Provided entries:
>> start

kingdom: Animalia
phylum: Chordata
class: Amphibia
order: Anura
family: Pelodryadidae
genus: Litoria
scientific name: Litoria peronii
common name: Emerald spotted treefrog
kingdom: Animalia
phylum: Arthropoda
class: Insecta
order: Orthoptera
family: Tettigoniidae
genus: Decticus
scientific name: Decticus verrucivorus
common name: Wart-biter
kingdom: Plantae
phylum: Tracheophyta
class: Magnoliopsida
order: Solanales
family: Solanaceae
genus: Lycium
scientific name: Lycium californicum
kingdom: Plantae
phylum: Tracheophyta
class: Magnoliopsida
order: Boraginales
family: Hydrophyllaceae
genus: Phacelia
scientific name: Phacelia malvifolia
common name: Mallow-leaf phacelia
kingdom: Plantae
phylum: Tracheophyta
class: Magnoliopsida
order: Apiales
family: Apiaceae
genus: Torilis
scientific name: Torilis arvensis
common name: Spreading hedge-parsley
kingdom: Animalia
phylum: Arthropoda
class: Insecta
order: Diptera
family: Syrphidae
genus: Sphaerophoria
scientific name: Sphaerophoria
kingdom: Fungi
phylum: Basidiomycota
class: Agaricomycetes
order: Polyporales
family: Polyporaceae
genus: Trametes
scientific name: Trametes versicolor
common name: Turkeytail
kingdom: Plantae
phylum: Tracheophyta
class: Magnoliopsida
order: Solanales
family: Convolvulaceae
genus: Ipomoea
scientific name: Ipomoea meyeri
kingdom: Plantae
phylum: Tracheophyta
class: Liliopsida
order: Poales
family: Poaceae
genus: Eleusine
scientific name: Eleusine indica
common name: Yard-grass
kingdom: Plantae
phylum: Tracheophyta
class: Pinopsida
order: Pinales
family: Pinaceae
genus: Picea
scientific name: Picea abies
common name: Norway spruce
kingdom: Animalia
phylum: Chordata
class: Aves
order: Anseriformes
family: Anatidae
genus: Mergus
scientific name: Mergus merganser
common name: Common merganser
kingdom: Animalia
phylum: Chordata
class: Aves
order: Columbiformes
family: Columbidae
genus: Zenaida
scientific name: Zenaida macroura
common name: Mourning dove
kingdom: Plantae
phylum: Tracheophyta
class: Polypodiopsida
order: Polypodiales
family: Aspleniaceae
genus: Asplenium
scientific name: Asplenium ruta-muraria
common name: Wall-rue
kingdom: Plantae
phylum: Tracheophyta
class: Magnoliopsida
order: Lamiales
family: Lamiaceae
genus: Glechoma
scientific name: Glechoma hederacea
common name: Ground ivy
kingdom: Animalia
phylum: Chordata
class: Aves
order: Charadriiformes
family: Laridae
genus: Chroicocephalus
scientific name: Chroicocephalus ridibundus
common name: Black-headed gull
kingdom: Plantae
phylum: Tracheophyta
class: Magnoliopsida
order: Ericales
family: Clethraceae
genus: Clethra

>> end

Your goal: Could you convert the listing between the line holding "scientific name: Sphaerophoria" and the line holding "order: Anseriformes", inclusive, into a two-column CSV with the headers rank and name? Use one row per line, put each value in its own quoted field, and replace any line breaks with spaces.

Solution to this exercise:
rank,name
"scientific name:","Sphaerophoria"
"kingdom:","Fungi"
"phylum:","Basidiomycota"
"class:","Agaricomycetes"
"order:","Polyporales"
"family:","Polyporaceae"
"genus:","Trametes"
"scientific name:","Trametes versicolor"
"common name:","Turkeytail"
"kingdom:","Plantae"
"phylum:","Tracheophyta"
"class:","Magnoliopsida"
"order:","Solanales"
"family:","Convolvulaceae"
"genus:","Ipomoea"
"scientific name:","Ipomoea meyeri"
"kingdom:","Plantae"
"phylum:","Tracheophyta"
"class:","Liliopsida"
"order:","Poales"
"family:","Poaceae"
"genus:","Eleusine"
"scientific name:","Eleusine indica"
"common name:","Yard-grass"
"kingdom:","Plantae"
"phylum:","Tracheophyta"
"class:","Pinopsida"
"order:","Pinales"
"family:","Pinaceae"
"genus:","Picea"
"scientific name:","Picea abies"
"common name:","Norway spruce"
"kingdom:","Animalia"
"phylum:","Chordata"
"class:","Aves"
"order:","Anseriformes"